The real horror in The Shining is not of Danny’s bloodied father, wielding a
roque mallet and hollering at Danny to take his medicine (although that is, admittedly, very scary); it’s of that evil hotel, with its black soul and hungry spirits. At least, that’s my opinion.
(But I will say that a hedge maze is infinitely more scary than topiary lions that come to life.)
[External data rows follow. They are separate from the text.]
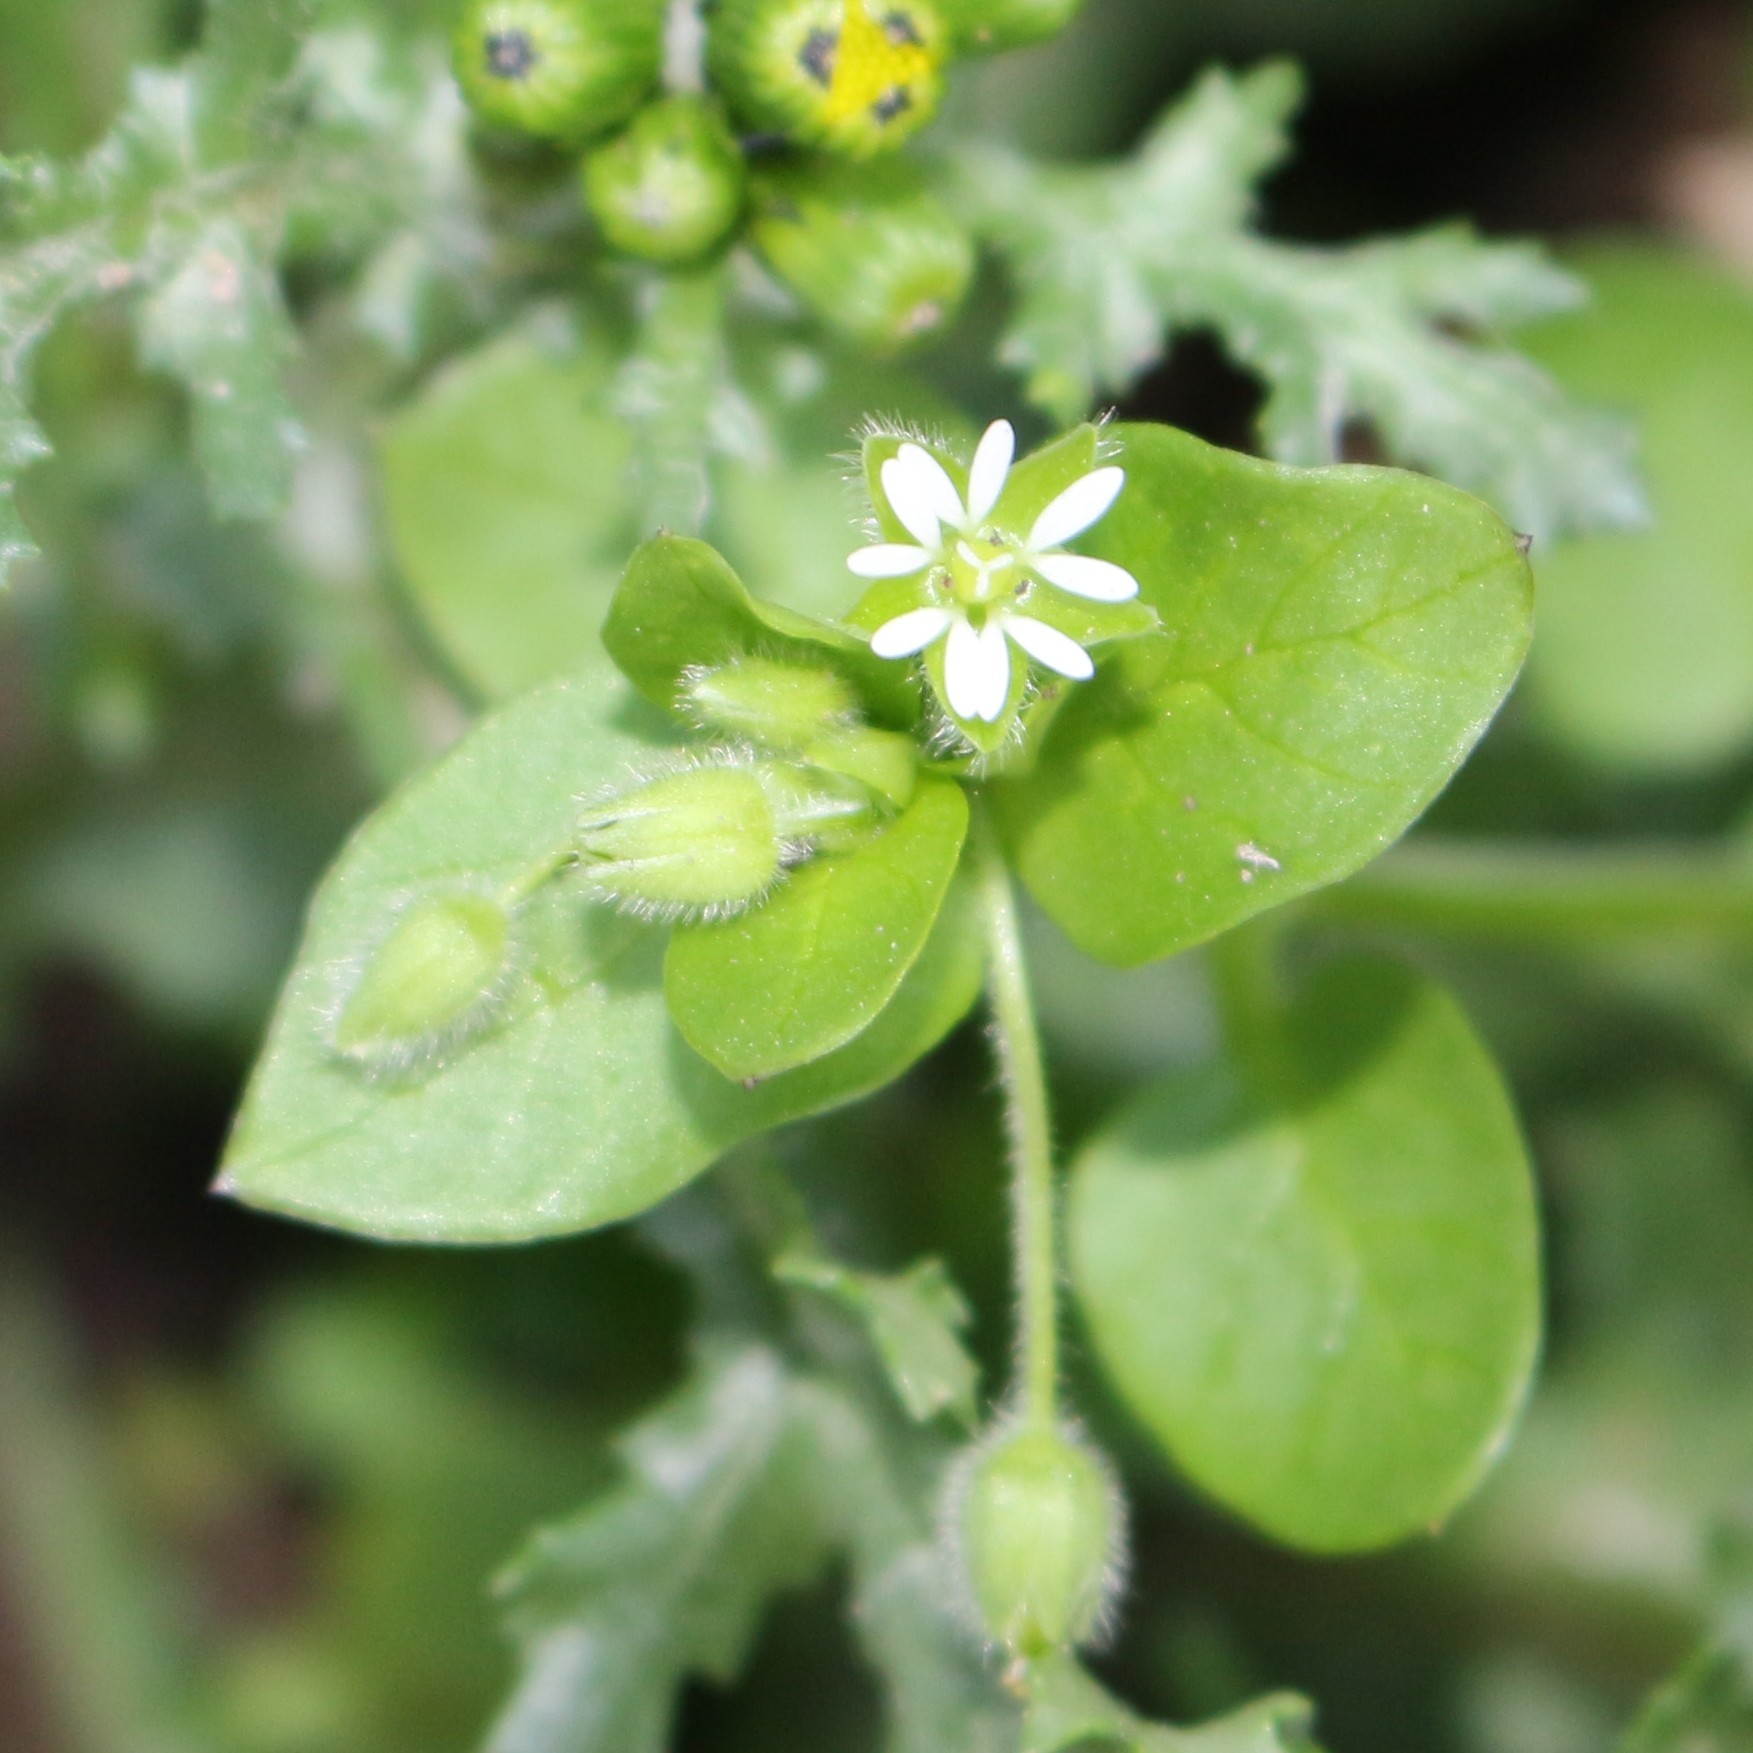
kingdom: Plantae
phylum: Tracheophyta
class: Magnoliopsida
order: Caryophyllales
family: Caryophyllaceae
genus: Stellaria
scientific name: Stellaria media
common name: Common chickweed
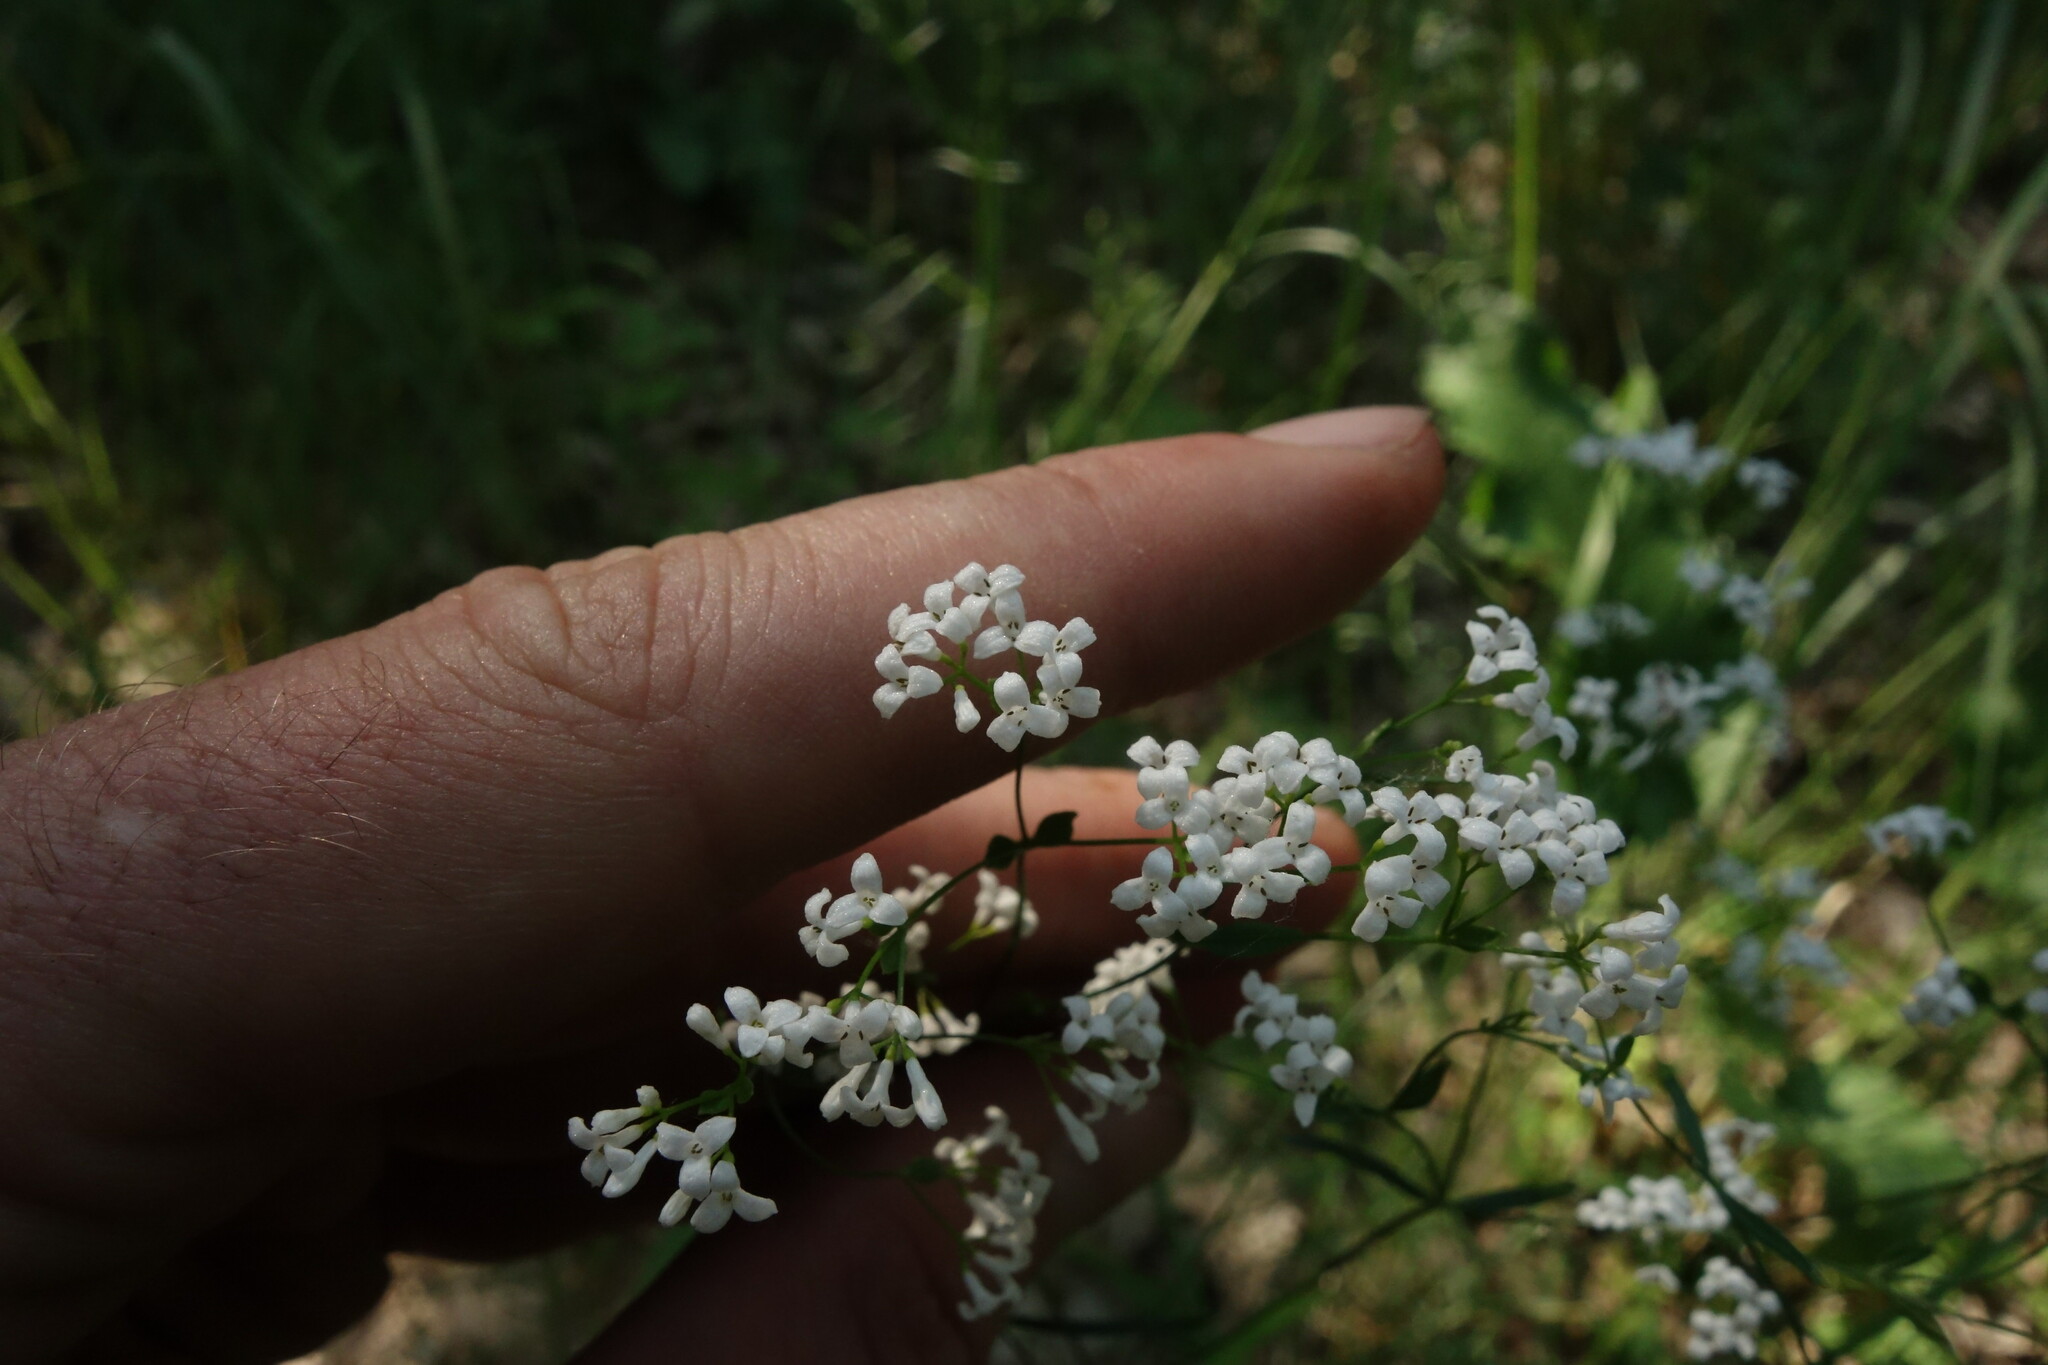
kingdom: Plantae
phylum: Tracheophyta
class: Magnoliopsida
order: Gentianales
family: Rubiaceae
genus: Asperula
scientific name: Asperula tinctoria
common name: Dyer's woodruff
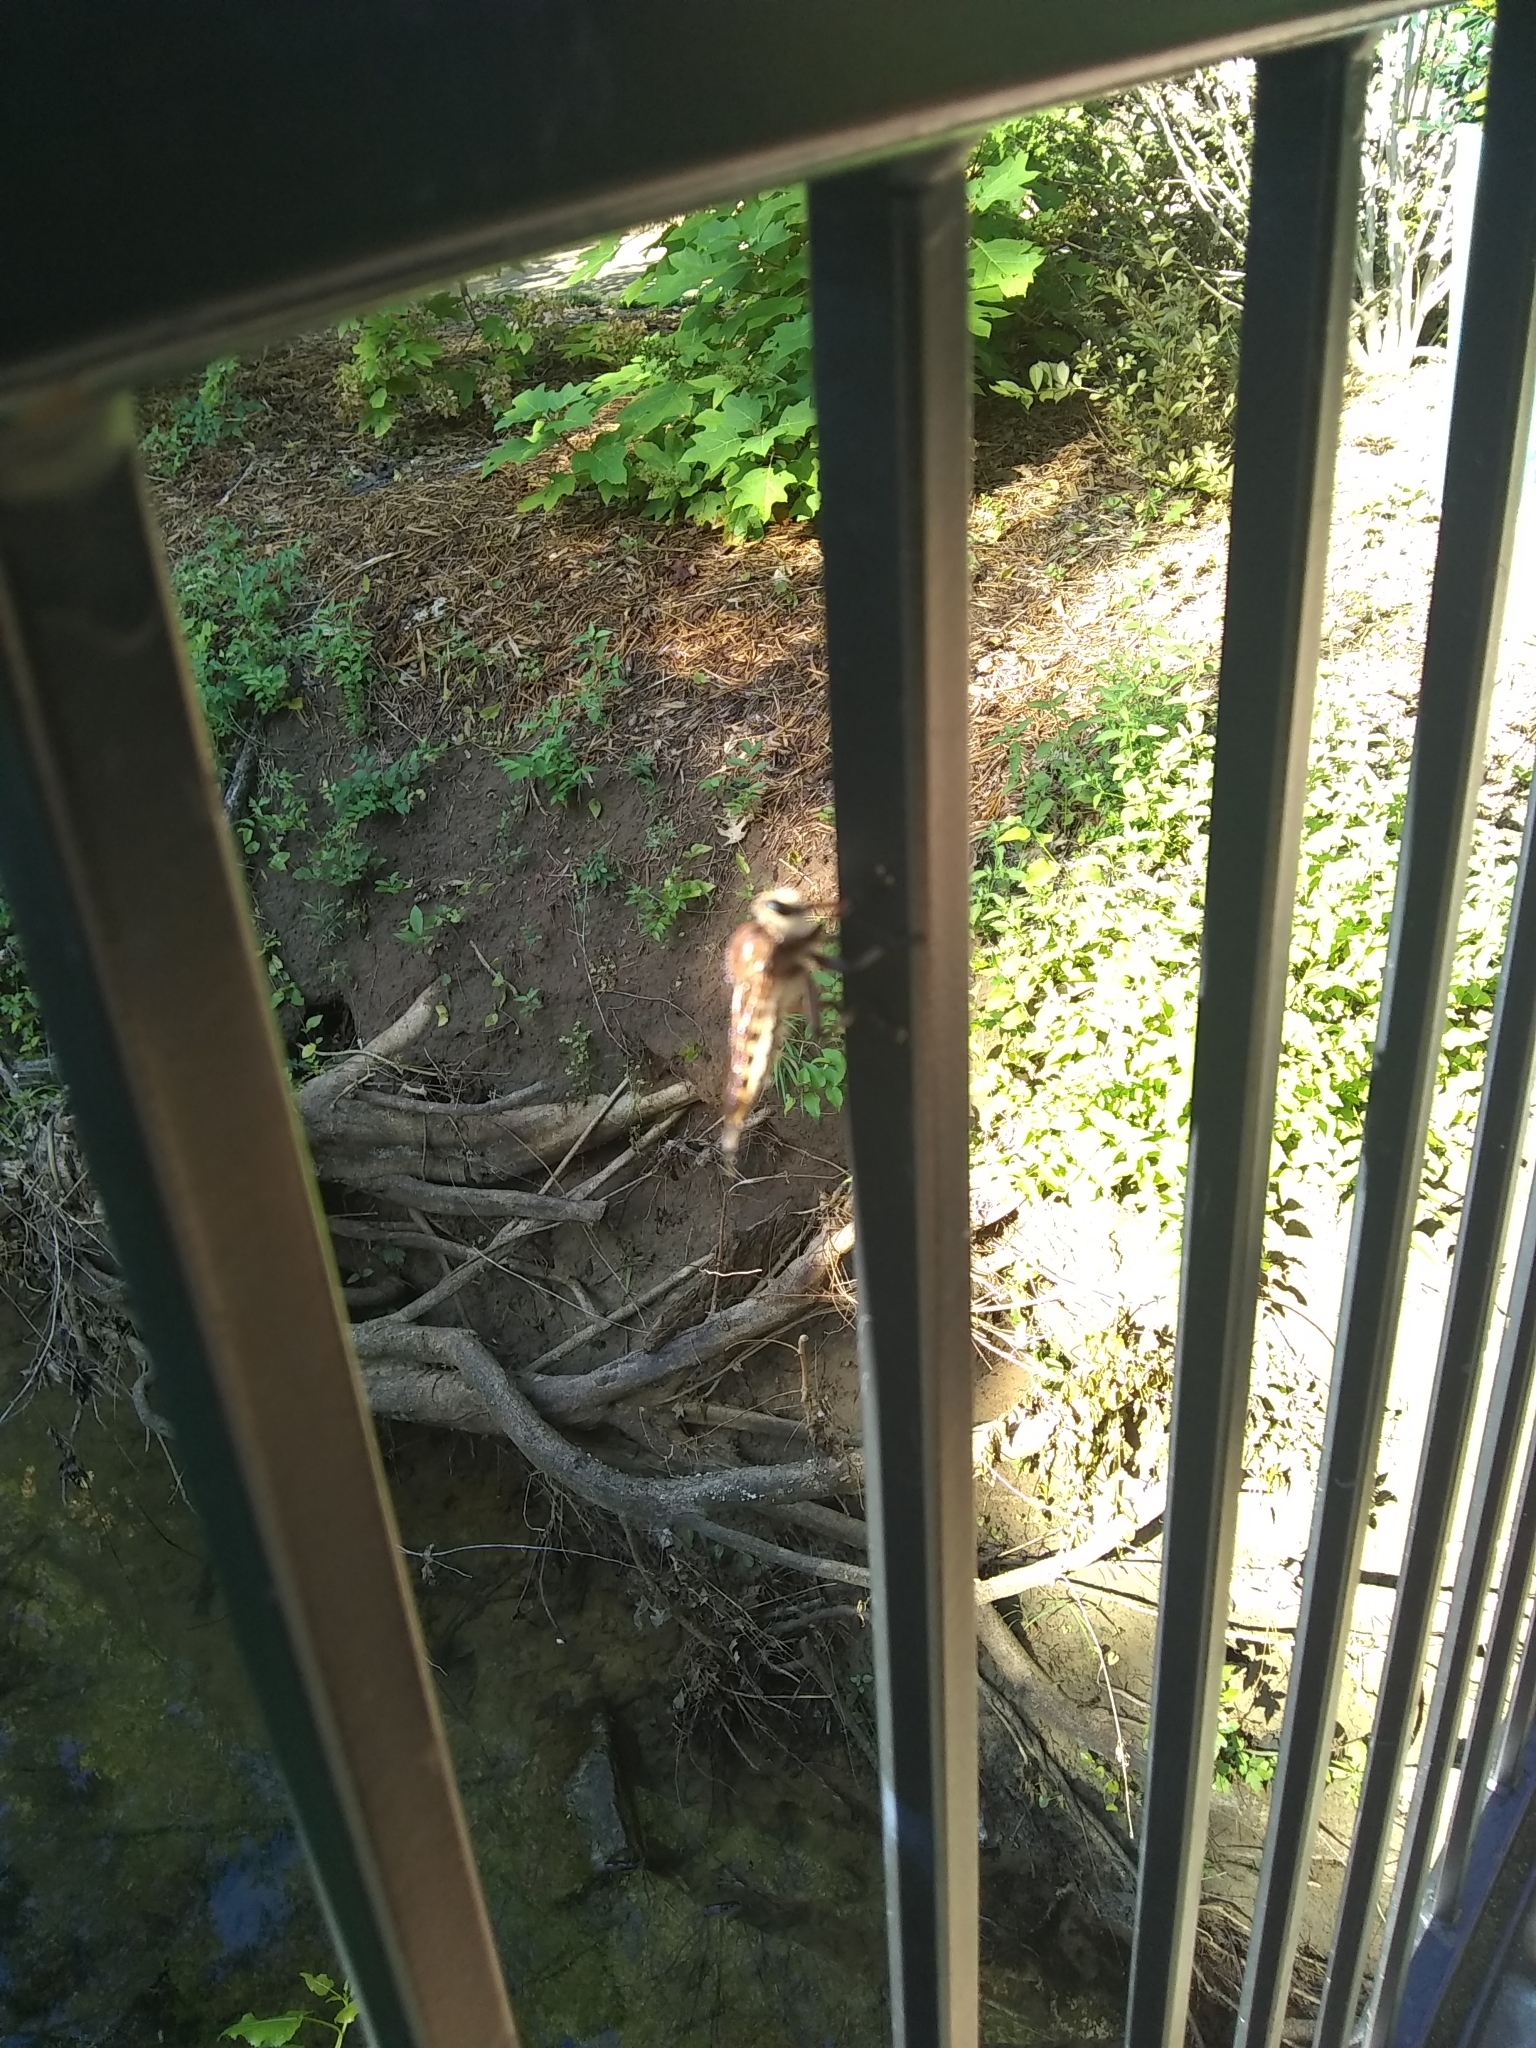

To answer the question of whether or not The Shining stands the test of time? The answer is clear: yes, yes it does. The Shining remains one of my favorite Stephen King novels, and I cannot wait to revisit Danny Torrance in Doctor Sleep (hopefully he fares better than young Jack Sawyer in Black House).
“Good boy,” Hallorann said. He produced a large key ring from the pocket of his blue serge jacket and unlocked the trunk. As he lifted the bags in he said: “You shine on, boy. Harder than anyone I ever met in my life. And I’m sixty years old this January.”
“You got a knack,” Hallorann said, turning to him. “Me, I’ve always called it my shining. That’s what my grandmother called it, too. She had it. We used to sit in the kitchen when I was a boy no older than you and have long talks without even openin our mouths.”
Hallorann smiled at Danny’s openmouthed, almost hungry expression and said, “Come on up and sit in the car with me for a few minutes. Want to talk to you.” He slammed the trunk.